Section 22 of the Real Estate Dealers License Act, General Laws, Forty-Sixth Legislature, page 576, Vernon’s Annotated Civil Statutes, Article 6573a, is as follows : “No action shall be brought in any court in this State for the recovery of any commission for the sale or purchase of real estate unless the promise or agreement upon which such action shall be brought, or some memorandum thereof, shall be in [205]*205writing and signed by the party to be charged therewith or by some person by him thereto lawfully authorized.”

In Cargill et al. v. Kountze et al., 86 Tex. 386, 22 S.W. 1015, 25 S.W. 13, 15, 24 L.R.A. 183, 40 Am.St.Rep. 853, Judge Gaines, speaking for the Supreme Court, says: "When the legislature re-enacts a statute which has been construed by the courts, the presumption is that it intended that the new enactment should receive the same construction as the old.”

In construing article 3995, in Osborne v. Moore, 112 Tex. 361, 247 S.W. 498, 499, in answer to certified question, the Supreme Court says:

“It is the general rule that, to constitute compliance with the provisions of this statute, the writing, whether a formal contract or a mere memorandum, must contain the essential terms of a contract, expressed with such certainty that it may be understood without recourse to parol evidence to show the intention of the parties. Jones v. Carver, 59 Tex. 293, 295; 25 R.C.L. p. 645, § 276; 20 Cyc. p. 258. This rule, however, as construed by our Supreme Court, does not require that the writing shall contain all the stipulations agreed to by the parties, and the writing will be deemed sufficient in a suit against the seller for specific performance, if it be signed by him and show an agreement to sell or convey the particular land involved in the suit. Morrison v. Dailey, Tex.Sup., 6 S.W. 426.
“No part of such contract is more essential than the description by which, the subject-matter thereof is to be identified. With reference to the description in such cases, our Supreme Court has uniformly held that the writing must furnish in itself, or by reference to some other writing, the means or data by which the particular land to be conveyed can be identified.”

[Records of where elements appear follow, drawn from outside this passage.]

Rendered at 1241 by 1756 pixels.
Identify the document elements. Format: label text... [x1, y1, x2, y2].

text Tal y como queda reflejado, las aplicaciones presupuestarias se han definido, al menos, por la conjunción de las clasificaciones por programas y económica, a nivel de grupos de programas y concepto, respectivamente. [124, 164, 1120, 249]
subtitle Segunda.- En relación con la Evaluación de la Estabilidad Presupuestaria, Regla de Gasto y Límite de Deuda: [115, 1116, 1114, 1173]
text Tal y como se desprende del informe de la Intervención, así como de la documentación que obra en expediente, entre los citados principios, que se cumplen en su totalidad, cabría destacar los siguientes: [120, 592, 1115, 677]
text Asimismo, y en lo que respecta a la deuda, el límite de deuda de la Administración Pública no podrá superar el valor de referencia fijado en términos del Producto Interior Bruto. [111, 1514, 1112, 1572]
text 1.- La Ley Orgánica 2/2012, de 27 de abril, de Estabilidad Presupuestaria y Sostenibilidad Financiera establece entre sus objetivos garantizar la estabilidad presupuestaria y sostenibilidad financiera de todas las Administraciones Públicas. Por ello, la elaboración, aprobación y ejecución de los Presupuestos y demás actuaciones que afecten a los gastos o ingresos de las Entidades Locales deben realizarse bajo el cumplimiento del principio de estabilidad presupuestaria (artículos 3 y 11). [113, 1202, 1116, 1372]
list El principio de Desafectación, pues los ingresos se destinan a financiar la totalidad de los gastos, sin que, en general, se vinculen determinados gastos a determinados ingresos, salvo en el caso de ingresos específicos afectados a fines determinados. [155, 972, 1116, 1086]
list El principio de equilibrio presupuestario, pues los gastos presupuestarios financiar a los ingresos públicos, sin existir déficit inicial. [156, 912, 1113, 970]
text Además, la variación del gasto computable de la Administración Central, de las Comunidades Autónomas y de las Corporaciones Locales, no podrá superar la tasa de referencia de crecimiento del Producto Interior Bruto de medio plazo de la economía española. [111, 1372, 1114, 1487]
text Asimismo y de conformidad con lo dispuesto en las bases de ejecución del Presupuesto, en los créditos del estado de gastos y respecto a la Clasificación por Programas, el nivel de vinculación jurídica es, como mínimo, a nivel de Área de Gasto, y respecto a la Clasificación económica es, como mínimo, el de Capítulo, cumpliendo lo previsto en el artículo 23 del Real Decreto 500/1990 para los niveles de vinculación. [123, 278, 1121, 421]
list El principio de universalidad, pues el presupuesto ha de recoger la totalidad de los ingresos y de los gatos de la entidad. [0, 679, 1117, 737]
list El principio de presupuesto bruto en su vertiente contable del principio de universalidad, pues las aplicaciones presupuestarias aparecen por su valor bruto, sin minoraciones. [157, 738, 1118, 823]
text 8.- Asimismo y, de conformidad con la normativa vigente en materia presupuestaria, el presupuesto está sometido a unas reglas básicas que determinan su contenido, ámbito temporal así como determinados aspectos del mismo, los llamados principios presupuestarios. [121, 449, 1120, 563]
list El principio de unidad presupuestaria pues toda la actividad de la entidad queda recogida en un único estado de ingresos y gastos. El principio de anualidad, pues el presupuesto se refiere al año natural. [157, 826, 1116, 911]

In Smith et ux. v. Sorelle et al., 126 Tex. 353, 87 S.W.2d 703, 705, Judge Sharp, in construing article 3995, quotes from Chief Justice Marshall this language:

“The true rule, as deduced from the authorities, seems to be that this description should be so definite and certain upon the face of the instrument itself, or by other writing referred to, that the land can be identified with reasonable certainty.
“To hold otherwise would defeat the wise intention and object of the statute, by permitting to rest in parol extrinsic testimony, that which should have been embraced in the written instrument. * * *” Chinoweth v. Haskell’s Lessee, 3 Pet. 92, 7 L.Ed. 614.

Judge Sharp then continues: “The rule is well settled that parol evidence cannot be introduced to vary or contradict the descriptive data of a deed. 14 Texas Jurisprudence, § 251, pp. 1045, 1046.